◆ TASK DIRECTIONS ◆
Convert the listing, from its first line through the line containing "о наших UV DTF", into a JSON list of strings, one string per line, with both end lines included and blank lines omitted. Exclude all lines after that range.

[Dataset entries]
____________
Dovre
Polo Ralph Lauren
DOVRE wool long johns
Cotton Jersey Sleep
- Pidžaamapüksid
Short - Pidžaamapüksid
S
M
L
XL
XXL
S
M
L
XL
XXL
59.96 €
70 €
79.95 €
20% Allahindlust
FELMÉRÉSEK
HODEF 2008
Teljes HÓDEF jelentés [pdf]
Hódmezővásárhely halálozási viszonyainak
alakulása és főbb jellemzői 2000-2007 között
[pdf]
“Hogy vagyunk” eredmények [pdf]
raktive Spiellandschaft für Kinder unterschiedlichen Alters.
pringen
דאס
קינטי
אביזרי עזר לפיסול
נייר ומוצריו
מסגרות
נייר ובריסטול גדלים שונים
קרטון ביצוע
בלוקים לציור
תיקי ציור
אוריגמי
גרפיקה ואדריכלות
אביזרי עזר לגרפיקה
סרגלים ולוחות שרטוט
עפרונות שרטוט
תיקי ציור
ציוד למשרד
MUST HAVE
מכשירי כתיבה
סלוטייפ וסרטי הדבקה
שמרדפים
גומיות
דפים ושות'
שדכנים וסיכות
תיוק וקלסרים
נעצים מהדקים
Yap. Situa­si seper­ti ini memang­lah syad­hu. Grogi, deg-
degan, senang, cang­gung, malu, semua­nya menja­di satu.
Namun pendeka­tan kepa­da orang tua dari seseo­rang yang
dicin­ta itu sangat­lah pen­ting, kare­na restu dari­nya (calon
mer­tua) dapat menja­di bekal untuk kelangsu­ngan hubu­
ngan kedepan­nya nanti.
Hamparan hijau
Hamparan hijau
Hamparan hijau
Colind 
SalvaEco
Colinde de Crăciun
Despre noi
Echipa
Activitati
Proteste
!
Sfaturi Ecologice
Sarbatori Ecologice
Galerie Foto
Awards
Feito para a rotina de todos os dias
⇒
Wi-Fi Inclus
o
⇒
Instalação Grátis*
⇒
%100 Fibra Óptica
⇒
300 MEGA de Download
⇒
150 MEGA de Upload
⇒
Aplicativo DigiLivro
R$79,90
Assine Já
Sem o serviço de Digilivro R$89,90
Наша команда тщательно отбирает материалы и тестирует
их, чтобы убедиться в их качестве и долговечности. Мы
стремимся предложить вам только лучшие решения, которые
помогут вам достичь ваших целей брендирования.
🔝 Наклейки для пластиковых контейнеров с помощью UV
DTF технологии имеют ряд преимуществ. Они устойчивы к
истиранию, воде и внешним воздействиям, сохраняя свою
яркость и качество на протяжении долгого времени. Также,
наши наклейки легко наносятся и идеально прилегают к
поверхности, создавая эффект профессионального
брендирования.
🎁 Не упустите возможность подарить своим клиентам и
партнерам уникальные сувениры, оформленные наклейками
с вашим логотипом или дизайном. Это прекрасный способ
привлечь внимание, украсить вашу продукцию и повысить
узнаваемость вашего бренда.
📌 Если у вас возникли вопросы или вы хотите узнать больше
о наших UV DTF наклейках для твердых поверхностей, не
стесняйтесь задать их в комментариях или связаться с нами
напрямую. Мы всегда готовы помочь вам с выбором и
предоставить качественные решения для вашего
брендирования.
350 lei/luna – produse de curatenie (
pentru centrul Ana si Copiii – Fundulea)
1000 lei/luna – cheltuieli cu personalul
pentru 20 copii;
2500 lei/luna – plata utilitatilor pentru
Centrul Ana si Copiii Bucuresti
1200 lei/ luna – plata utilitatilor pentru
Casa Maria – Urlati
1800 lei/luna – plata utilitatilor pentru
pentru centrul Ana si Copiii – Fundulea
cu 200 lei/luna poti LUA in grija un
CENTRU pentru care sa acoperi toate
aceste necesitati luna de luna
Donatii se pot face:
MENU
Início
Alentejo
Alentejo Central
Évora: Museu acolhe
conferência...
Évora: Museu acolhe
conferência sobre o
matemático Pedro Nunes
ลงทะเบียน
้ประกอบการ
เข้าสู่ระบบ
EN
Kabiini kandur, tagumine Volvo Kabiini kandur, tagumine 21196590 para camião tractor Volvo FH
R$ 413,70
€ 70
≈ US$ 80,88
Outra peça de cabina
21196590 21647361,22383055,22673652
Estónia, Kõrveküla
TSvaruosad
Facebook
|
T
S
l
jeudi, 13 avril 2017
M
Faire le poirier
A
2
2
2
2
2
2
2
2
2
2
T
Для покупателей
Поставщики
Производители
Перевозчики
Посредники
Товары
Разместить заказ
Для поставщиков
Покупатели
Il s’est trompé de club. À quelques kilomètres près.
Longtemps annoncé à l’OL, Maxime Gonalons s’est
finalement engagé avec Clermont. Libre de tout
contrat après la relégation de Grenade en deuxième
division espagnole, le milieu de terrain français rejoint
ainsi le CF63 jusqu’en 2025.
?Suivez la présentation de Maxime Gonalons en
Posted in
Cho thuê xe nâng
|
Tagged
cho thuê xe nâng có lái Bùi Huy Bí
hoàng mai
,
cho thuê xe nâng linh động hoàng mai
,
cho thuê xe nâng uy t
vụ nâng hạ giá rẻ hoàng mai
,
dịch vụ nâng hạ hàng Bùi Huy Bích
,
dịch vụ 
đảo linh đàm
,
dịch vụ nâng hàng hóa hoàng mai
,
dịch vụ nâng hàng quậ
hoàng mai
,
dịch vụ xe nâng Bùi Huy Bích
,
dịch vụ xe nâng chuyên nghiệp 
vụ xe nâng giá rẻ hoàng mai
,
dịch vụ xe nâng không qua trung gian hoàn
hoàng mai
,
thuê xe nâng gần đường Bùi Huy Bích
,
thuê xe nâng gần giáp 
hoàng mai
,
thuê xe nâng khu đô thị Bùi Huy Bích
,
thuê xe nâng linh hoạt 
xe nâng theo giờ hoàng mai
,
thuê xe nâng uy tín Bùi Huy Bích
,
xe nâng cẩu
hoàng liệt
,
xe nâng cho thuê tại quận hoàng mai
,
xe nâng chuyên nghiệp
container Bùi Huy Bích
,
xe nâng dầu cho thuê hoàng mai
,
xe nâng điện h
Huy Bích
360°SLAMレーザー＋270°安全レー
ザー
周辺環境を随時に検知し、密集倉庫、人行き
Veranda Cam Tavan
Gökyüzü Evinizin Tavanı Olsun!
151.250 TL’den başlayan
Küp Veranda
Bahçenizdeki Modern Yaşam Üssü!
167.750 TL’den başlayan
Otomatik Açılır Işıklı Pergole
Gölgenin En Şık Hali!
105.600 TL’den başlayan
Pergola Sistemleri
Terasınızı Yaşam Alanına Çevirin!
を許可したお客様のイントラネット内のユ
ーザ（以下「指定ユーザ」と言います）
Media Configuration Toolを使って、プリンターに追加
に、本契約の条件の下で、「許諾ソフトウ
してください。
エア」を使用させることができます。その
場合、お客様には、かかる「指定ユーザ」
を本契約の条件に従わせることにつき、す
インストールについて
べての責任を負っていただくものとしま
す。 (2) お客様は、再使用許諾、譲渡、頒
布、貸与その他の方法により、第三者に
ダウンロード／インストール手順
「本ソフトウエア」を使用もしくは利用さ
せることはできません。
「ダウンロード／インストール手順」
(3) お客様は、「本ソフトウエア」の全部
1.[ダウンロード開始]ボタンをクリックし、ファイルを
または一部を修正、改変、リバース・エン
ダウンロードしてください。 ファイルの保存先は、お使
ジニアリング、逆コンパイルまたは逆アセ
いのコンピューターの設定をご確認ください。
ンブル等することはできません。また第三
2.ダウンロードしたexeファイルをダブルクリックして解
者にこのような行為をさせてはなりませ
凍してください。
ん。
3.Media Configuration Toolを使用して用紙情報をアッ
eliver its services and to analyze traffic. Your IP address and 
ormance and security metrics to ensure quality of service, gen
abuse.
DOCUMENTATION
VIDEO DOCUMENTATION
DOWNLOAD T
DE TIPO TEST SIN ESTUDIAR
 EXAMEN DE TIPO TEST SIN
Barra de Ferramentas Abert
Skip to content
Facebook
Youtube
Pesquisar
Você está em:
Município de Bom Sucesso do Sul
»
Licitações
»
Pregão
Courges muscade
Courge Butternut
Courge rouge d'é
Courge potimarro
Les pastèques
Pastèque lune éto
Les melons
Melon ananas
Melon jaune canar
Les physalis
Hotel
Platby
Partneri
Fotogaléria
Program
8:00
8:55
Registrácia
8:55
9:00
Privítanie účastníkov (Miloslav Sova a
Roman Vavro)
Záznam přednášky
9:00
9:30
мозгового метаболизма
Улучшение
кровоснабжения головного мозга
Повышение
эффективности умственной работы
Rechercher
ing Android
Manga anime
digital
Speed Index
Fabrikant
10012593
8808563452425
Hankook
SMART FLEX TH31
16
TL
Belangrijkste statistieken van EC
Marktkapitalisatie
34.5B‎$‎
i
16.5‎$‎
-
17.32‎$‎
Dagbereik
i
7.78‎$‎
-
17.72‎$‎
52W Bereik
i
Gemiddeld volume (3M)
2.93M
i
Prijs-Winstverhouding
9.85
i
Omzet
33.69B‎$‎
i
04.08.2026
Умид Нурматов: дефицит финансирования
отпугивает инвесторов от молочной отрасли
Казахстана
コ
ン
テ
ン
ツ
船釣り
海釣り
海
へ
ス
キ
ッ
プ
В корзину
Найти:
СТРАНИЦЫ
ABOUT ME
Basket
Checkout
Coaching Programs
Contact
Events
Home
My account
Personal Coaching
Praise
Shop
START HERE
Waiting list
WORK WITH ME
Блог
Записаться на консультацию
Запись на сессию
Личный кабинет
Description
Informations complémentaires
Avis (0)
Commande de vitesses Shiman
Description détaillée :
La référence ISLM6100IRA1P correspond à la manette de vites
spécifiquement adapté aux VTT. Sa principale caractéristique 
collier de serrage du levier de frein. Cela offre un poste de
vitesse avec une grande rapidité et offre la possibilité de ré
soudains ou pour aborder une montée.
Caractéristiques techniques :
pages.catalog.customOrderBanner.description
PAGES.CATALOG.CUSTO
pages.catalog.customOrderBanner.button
____________
◆ ANSWER AREA ◆
[
  "Dovre",
  "Polo Ralph Lauren",
  "DOVRE wool long johns",
  "Cotton Jersey Sleep",
  "- Pidžaamapüksid",
  "Short - Pidžaamapüksid",
  "S",
  "M",
  "L",
  "XL",
  "XXL",
  "S",
  "M",
  "L",
  "XL",
  "XXL",
  "59.96 €",
  "70 €",
  "79.95 €",
  "20% Allahindlust",
  "FELMÉRÉSEK",
  "HODEF 2008",
  "Teljes HÓDEF jelentés [pdf]",
  "Hódmezővásárhely halálozási viszonyainak",
  "alakulása és főbb jellemzői 2000-2007 között",
  "[pdf]",
  "“Hogy vagyunk” eredmények [pdf]",
  "raktive Spiellandschaft für Kinder unterschiedlichen Alters.",
  "pringen",
  "דאס",
  "קינטי",
  "אביזרי עזר לפיסול",
  "נייר ומוצריו",
  "מסגרות",
  "נייר ובריסטול גדלים שונים",
  "קרטון ביצוע",
  "בלוקים לציור",
  "תיקי ציור",
  "אוריגמי",
  "גרפיקה ואדריכלות",
  "אביזרי עזר לגרפיקה",
  "סרגלים ולוחות שרטוט",
  "עפרונות שרטוט",
  "תיקי ציור",
  "ציוד למשרד",
  "MUST HAVE",
  "מכשירי כתיבה",
  "סלוטייפ וסרטי הדבקה",
  "שמרדפים",
  "גומיות",
  "דפים ושות'",
  "שדכנים וסיכות",
  "תיוק וקלסרים",
  "נעצים מהדקים",
  "Yap. Situa­si seper­ti ini memang­lah syad­hu. Grogi, deg-",
  "degan, senang, cang­gung, malu, semua­nya menja­di satu.",
  "Namun pendeka­tan kepa­da orang tua dari seseo­rang yang",
  "dicin­ta itu sangat­lah pen­ting, kare­na restu dari­nya (calon",
  "mer­tua) dapat menja­di bekal untuk kelangsu­ngan hubu­",
  "ngan kedepan­nya nanti.",
  "Hamparan hijau",
  "Hamparan hijau",
  "Hamparan hijau",
  "Colind ",
  "SalvaEco",
  "Colinde de Crăciun",
  "Despre noi",
  "Echipa",
  "Activitati",
  "Proteste",
  "!",
  "Sfaturi Ecologice",
  "Sarbatori Ecologice",
  "Galerie Foto",
  "Awards",
  "Feito para a rotina de todos os dias",
  "⇒",
  "Wi-Fi Inclus",
  "o",
  "⇒",
  "Instalação Grátis*",
  "⇒",
  "%100 Fibra Óptica",
  "⇒",
  "300 MEGA de Download",
  "⇒",
  "150 MEGA de Upload",
  "⇒",
  "Aplicativo DigiLivro",
  "R$79,90",
  "Assine Já",
  "Sem o serviço de Digilivro R$89,90",
  "Наша команда тщательно отбирает материалы и тестирует",
  "их, чтобы убедиться в их качестве и долговечности. Мы",
  "стремимся предложить вам только лучшие решения, которые",
  "помогут вам достичь ваших целей брендирования.",
  "🔝 Наклейки для пластиковых контейнеров с помощью UV",
  "DTF технологии имеют ряд преимуществ. Они устойчивы к",
  "истиранию, воде и внешним воздействиям, сохраняя свою",
  "яркость и качество на протяжении долгого времени. Также,",
  "наши наклейки легко наносятся и идеально прилегают к",
  "поверхности, создавая эффект профессионального",
  "брендирования.",
  "🎁 Не упустите возможность подарить своим клиентам и",
  "партнерам уникальные сувениры, оформленные наклейками",
  "с вашим логотипом или дизайном. Это прекрасный способ",
  "привлечь внимание, украсить вашу продукцию и повысить",
  "узнаваемость вашего бренда.",
  "📌 Если у вас возникли вопросы или вы хотите узнать больше",
  "о наших UV DTF наклейках для твердых поверхностей, не"
]